### TEXTO DO EXERCÍCIO

Primeiro com Arthur Freitas, que sugeriu um plano que mantém espírito do filme e nos dá outra opção, e depois com o próprio Aziz, quando repeti a fala anterior e ele veio com um plano que desde o início eu não queria fazer, mas que de um ângulo diferente pode funcionar. Como também deve funcionar o último plano que fizemos.

Feita já perto da meia-noite do domingo, a imagem envolvia sangue e trazia com ela dois problemas. O primeiro é que sangue cenográfico mancha, o segundo é que não queríamos machucar ninguém. Só que o plano era necessário. A solução veio com ideia de Roberto Pazos, que teoricamente nem precisava estar mais no set, pois já tinha cumprido o papel de garçom na sequência do bar. E resolveu o problema.

Por ordem, Cotta, Cristiane, Caio, Laiane e Aziz. Foto: Ana Lee

Montagem
Falando nele, oficializamos hoje processo de montagem, de uma maneira que jamais imaginei fazer, mas que deve funcionar.

Mando todas as orientações, mas deixo-o livre para fazer como preferir, durante uma semana. Então ele entra de férias, e vejo o material com outro montador (a confirmar na segunda), com quem darei prosseguimento à montagem. Se o que Roberto montar convencer, independente de ser como planejei ou não, ótimo. Se não, ele entende as mudanças.

Dentro de uma já rígida ideia de montagem, essa distância e essa liberdade devem fazer bem ao filme.

quarta-feira, 12 de dezembro de 2012

Videogame nas gravações

Equipe desfalcada no Outeiro, em Ilhéus. Foto: Ana Lee
Menos de 24 horas antes de gravarmos Lara, fechamos uma parceria com a NuProArt, de Victor Aziz e Cristiane Santana, já devidamente creditados. Mas o processo envolveu tanta coisa que preferi fazer uma cronologia, que começa na quarta (05.12) e vai até o domingo (10.12), quando demos o último "corta".

Quarta-feira – 05.12
À tarde tento organizar detalhes de cronograma e roteiro técnico, horas antes de ter uma baixa. Eline Luz, presente desde segundo teste de câmera e que assumiu a direção de fotografia do ensaio, diz não ter condições físicas e mentais de participar do filme. Justificativa é válida, falo com Flávio Rebouças sobre quem poderia substituí-la, uma opção é descartada, a outra pede tempo para pensar.

Quinta-feira – 06.12
Termino de editar um vídeo que um dos personagens vê dentro de Lara e, próximo do meio-dia, volto a conversar com Flávio, que fala sobre possíveis problemas que teremos com a luz em Ilhéus. À tarde envio roteiro técnico e cronograma de filmagens definitivo. À noite, na maratona de rever filmes bacanas, sinto vontade de mudar um dos planos da cena de abertura, mas tinha prometido que aquele roteiro seria o definitivo. Continuamos sem assistente de fotografia.

### TAREFAS
a) As afirmações abaixo concordam com o texto sobre as gravações? Para cada uma, responda sim ou não e cite literalmente as palavras do texto que decidem. (i) Roberto Pazos fez o papel de garçom na sequência do bar. (ii) A parceria com a NuProArt foi fechada mais de uma semana antes de gravarem Lara. (iii) Eline Luz assumiu a direção de fotografia do ensaio.
b) Segundo o texto sobre as gravações, quem disse não ter condições físicas e mentais de participar do filme?
Os registros a seguir são um material à parte, sem relação com o texto sobre as gravações.

### Extrações de texto por página
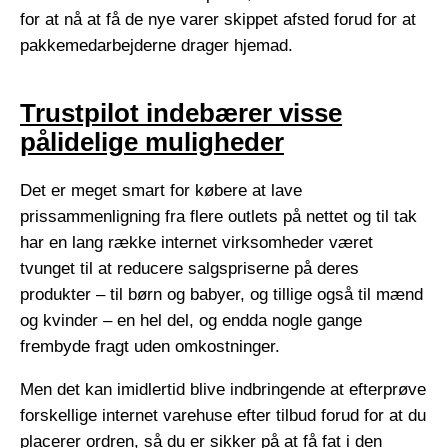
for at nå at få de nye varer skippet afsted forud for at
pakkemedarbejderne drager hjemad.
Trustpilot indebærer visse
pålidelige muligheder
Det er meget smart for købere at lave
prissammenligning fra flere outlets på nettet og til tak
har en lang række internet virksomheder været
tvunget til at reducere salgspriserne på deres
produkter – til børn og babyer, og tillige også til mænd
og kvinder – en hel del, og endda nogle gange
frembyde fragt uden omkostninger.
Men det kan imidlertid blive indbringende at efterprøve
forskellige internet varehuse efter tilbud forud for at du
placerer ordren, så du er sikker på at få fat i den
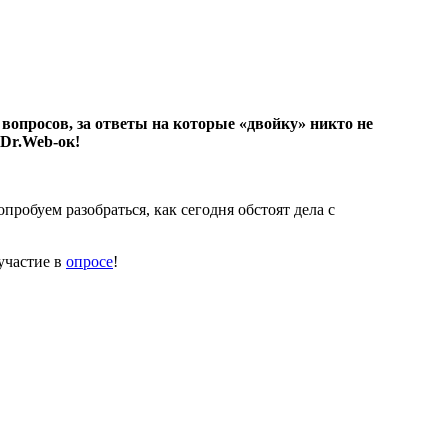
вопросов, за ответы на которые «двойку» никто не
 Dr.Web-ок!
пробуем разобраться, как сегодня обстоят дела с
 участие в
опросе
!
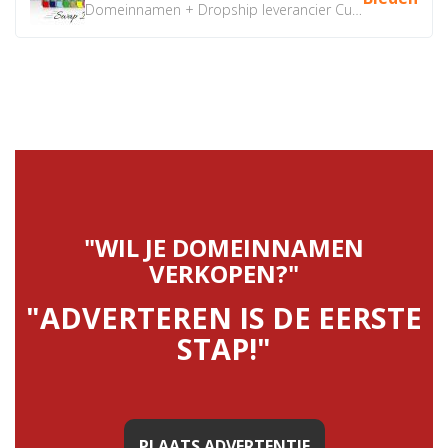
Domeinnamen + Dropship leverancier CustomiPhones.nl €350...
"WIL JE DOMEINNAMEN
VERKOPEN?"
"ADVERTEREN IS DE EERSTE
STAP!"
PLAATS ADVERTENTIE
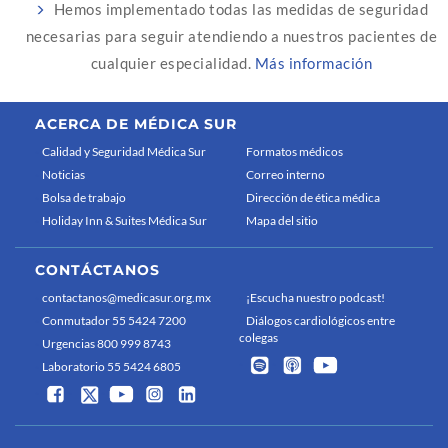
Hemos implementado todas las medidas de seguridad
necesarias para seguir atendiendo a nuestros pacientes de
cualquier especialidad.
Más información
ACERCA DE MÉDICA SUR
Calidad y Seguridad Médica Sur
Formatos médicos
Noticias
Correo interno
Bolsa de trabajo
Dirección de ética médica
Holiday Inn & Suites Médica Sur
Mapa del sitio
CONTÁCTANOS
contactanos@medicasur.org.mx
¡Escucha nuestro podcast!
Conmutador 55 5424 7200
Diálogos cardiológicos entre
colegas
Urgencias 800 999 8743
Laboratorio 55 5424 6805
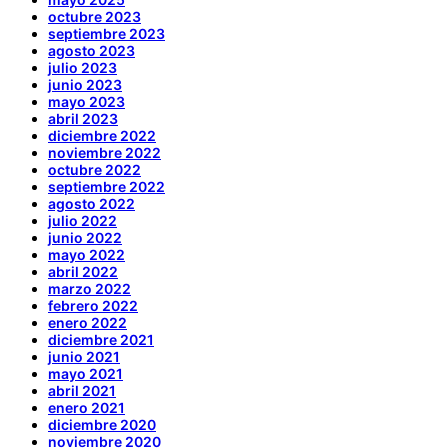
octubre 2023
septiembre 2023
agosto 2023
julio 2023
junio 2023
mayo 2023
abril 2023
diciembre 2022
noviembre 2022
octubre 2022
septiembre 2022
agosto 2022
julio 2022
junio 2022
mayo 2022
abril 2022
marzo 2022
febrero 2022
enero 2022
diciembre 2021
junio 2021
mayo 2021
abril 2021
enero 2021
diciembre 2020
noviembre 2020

### RESPOSTAS NUMERADAS
a)
(i) Sim: "já tinha cumprido o papel de garçom na sequência do bar".
(ii) Não: "Menos de 24 horas antes de gravarmos Lara, fechamos uma parceria com a NuProArt".
(iii) Sim: "que assumiu a direção de fotografia do ensaio".

b) Eline Luz.